Text provided >>
- Born: 13 February 1965 (age 61) Sandefjord, Vestfold
- Origin: Norway
- Genres: Jazz
- Occupations: Musician, composer
- Instruments: Saxophone, clarinet, flute
- Website: olemathisen.com

= Ole Mathisen =

Norwegian jazz musician and composer (born 1965)

Ole Mathisen (born 13 February 1965) is a Norwegian jazz musician (saxophone and clarinet) and composer. He is a critically acclaimed saxophonist and active performer on the New York City and the international jazz scene, and known for more than 80 recordings. He has performed with artists such as Paula Cole, Louie Vega, Steve Hunt, Omar Hakim, Darryl Jones, Hiram Bullock, Tom Coster, Mark Egan, Steve Smith, Mino Cinelu, Peter Erskine, Eddie Gómez, Badal Roy, Rufus Reid, Ron Carter, Grady Tate, Claudio Roditi, Will Lee, LaVerne Baker, Abraham Laboriel, Randy Brecker, Gil Goldstein, Lew Soloff, Tiger Okoshi, Michael Gibbs, Harvie Swartz, Jon Christensen, Gary Husband, Bill Bruford, Kenny Barron, Bob Moses, Jeff Berlin, Hilton Ruiz, Petter Wettre, Adam Nussbaum, Frankie Valli, and Dream Theater, and has composed music for film and television.

He is the brother of jazz musicians Per Mathisen (bass), Hans Mathisen (guitar) and Nils Mathisen (keyboards, guitar and bass).

Activity 1 >>
In one to three sentences, explain what the Ole Mathisen biography gives as the basis for calling him a composer.
Activity 2 >>
According to the Ole Mathisen biography, where was he born?
The lines after this text have no connection to it.

Exercise data >>
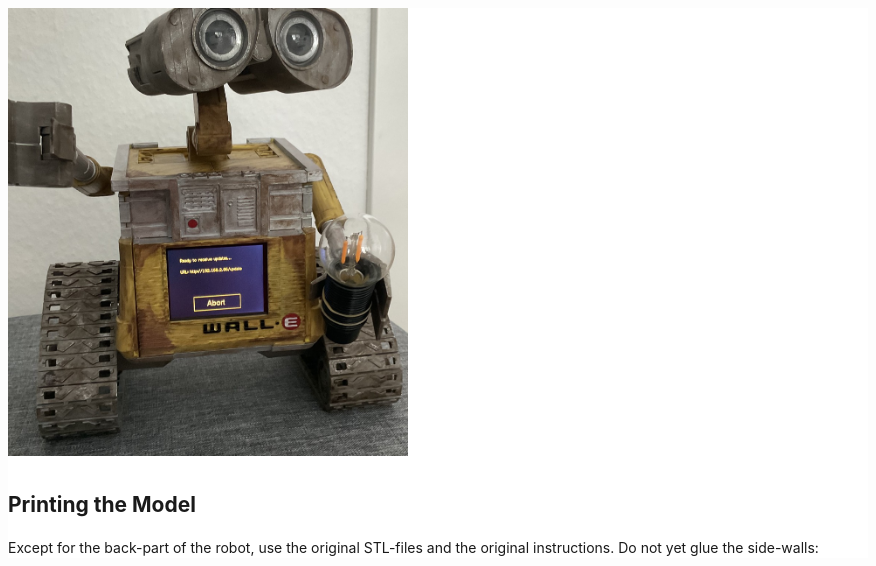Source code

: <img src="./images/firmware-updates.jpg" alt="robot-image" width="400"/>


## Printing the Model
Except for the back-part of the robot, use the original STL-files and the original instructions. Do not yet glue the side-walls:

Written response 1 >>
The biography calls Ole Mathisen a composer and says he has composed music for film and television.

Written response 2 >>
Sandefjord, Vestfold.